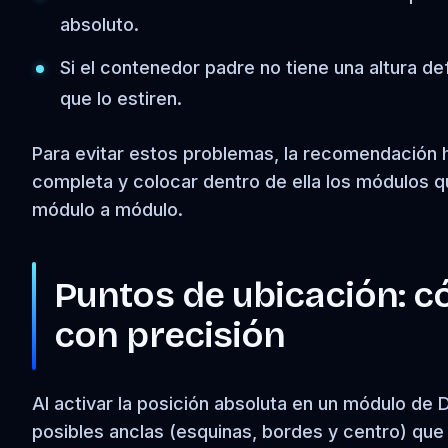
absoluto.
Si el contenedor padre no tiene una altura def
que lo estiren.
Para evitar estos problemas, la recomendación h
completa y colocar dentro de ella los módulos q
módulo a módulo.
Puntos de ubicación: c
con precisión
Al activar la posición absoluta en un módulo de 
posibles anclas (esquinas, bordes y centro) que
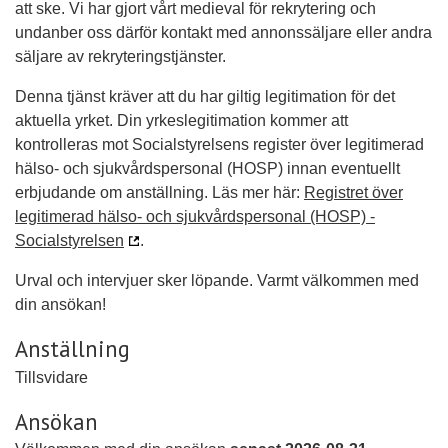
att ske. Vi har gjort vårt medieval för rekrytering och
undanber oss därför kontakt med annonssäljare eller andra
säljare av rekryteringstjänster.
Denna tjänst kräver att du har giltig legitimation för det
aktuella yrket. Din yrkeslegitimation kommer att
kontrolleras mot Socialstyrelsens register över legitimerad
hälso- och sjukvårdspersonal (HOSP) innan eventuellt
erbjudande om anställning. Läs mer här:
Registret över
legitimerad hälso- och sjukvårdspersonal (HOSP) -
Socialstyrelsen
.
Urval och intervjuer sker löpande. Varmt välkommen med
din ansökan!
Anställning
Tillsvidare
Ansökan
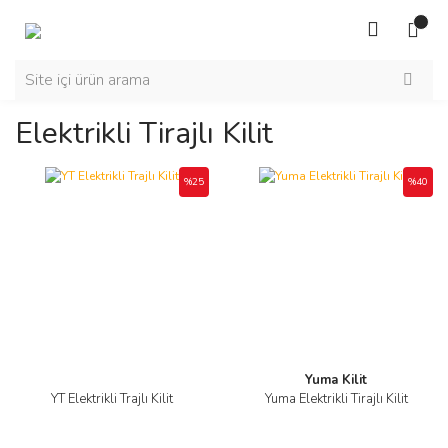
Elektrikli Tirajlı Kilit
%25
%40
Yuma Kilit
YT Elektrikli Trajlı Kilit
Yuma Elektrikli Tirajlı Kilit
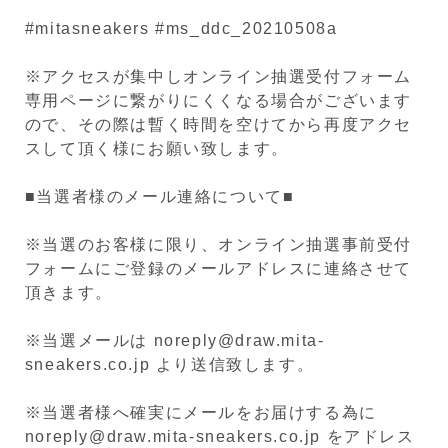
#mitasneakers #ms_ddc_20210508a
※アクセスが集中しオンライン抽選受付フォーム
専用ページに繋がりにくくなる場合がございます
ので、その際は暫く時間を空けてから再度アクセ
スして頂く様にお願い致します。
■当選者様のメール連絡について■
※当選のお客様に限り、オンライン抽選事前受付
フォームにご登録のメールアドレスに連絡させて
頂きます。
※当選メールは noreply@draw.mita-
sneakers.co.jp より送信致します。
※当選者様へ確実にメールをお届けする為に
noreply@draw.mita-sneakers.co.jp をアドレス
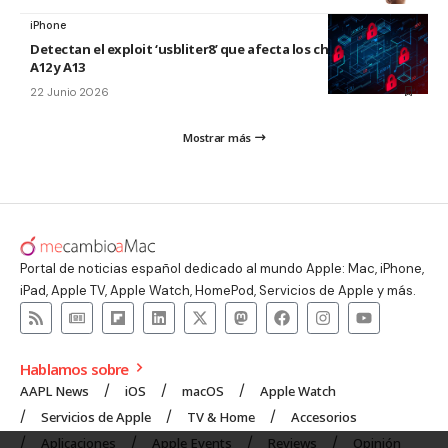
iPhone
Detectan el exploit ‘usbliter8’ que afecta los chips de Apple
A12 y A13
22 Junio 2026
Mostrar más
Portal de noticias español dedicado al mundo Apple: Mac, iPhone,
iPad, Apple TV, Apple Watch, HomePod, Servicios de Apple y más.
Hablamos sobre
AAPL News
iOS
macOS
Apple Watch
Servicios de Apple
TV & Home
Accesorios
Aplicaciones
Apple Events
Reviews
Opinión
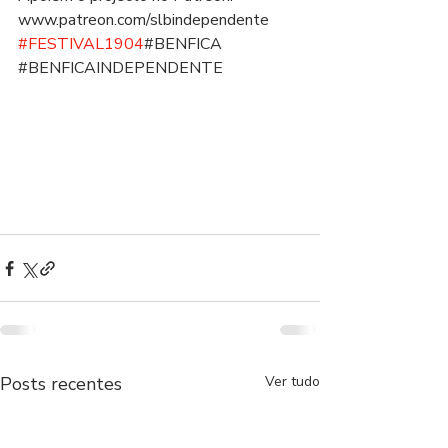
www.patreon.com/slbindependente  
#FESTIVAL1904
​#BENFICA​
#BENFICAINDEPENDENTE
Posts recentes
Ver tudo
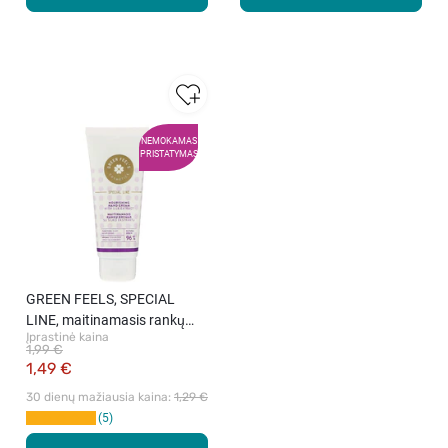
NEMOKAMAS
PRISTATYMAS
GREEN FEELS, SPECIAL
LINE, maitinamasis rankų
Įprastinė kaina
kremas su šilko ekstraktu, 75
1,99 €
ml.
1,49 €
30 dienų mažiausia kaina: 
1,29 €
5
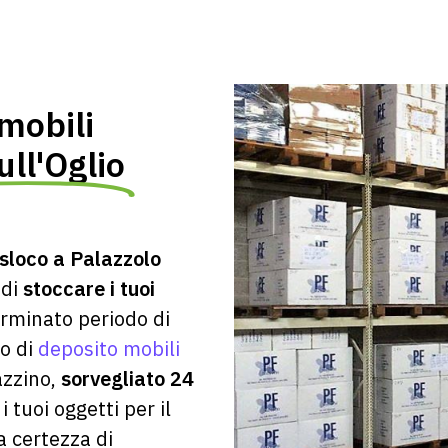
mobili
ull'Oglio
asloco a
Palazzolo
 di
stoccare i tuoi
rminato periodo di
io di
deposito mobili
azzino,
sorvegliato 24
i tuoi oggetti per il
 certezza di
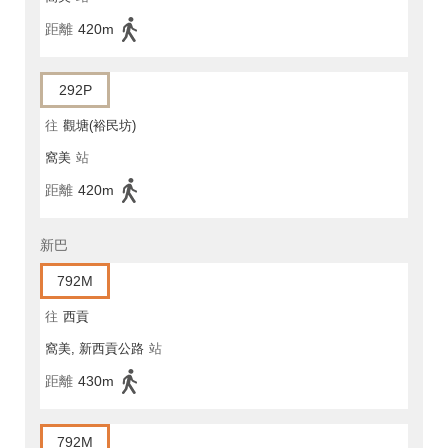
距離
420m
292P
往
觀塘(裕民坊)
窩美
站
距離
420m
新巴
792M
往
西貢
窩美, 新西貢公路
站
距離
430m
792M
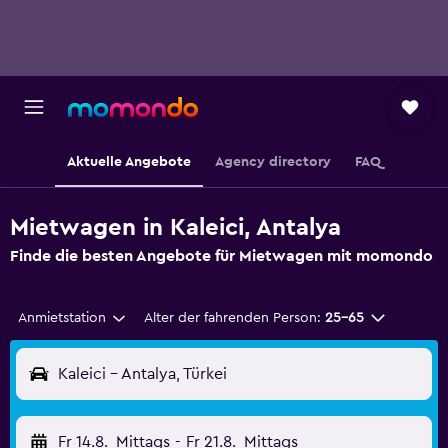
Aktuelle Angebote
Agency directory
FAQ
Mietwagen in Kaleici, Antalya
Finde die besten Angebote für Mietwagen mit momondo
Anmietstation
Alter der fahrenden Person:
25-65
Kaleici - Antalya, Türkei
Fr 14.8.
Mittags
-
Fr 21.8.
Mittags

============

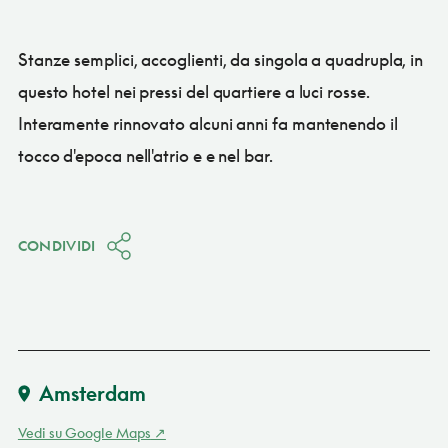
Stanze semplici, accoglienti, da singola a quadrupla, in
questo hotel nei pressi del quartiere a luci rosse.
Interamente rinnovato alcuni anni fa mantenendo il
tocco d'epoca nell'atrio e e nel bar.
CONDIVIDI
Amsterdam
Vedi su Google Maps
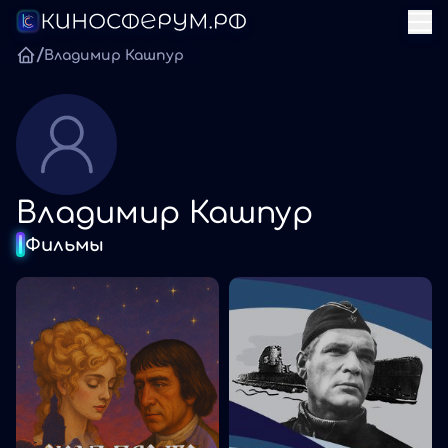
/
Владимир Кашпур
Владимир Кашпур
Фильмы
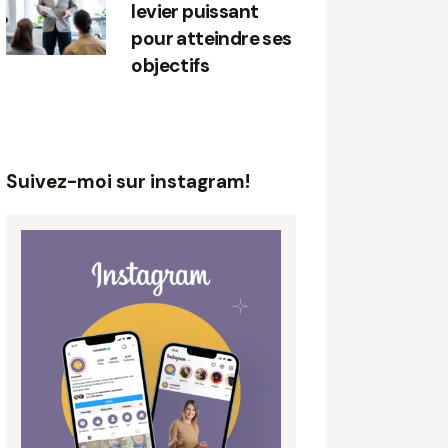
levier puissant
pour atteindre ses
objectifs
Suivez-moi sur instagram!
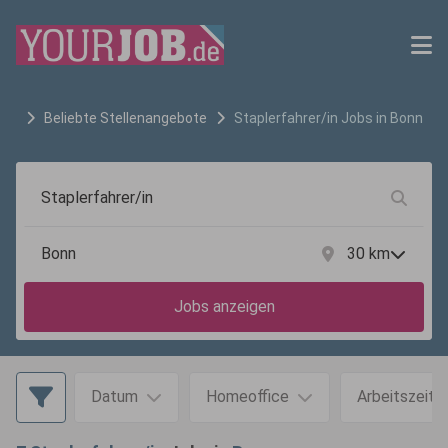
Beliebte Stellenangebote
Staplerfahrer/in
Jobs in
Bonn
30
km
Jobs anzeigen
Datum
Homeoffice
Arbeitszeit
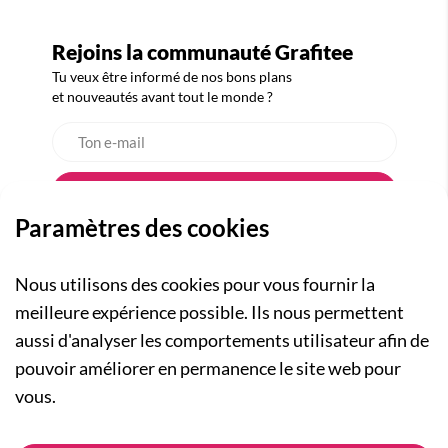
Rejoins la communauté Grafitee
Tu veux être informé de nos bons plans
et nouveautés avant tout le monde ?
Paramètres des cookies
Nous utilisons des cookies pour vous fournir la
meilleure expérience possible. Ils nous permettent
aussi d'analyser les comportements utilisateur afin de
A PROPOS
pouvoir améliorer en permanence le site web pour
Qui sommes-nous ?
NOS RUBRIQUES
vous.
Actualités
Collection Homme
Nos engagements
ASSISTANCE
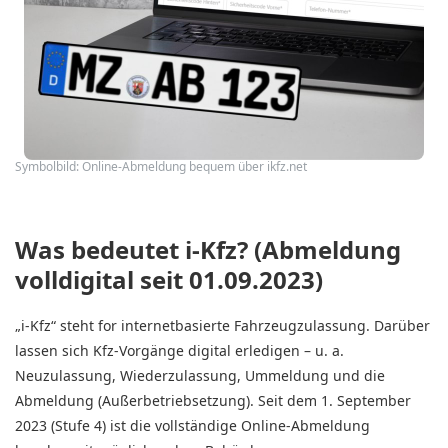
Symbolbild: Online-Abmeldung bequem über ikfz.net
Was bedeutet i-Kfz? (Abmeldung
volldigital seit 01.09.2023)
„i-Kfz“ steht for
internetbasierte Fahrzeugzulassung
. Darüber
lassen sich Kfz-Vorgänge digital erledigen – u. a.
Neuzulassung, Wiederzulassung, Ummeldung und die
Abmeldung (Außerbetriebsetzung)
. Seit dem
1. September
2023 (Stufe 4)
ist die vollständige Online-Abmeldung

============

◆ **Aim of the exercise**
Please reproduce the rows word for word, starting at the line containing "Symbolbild: Online-Abmeldung bequem" and ending at the line containing "ist die vollständige Online-Abmeldung", with both of those lines included.

◆ **Exercise result**
Symbolbild: Online-Abmeldung bequem über ikfz.net
Was bedeutet i-Kfz? (Abmeldung
volldigital seit 01.09.2023)
„i-Kfz“ steht for
internetbasierte Fahrzeugzulassung
. Darüber
lassen sich Kfz-Vorgänge digital erledigen – u. a.
Neuzulassung, Wiederzulassung, Ummeldung und die
Abmeldung (Außerbetriebsetzung)
. Seit dem
1. September
2023 (Stufe 4)
ist die vollständige Online-Abmeldung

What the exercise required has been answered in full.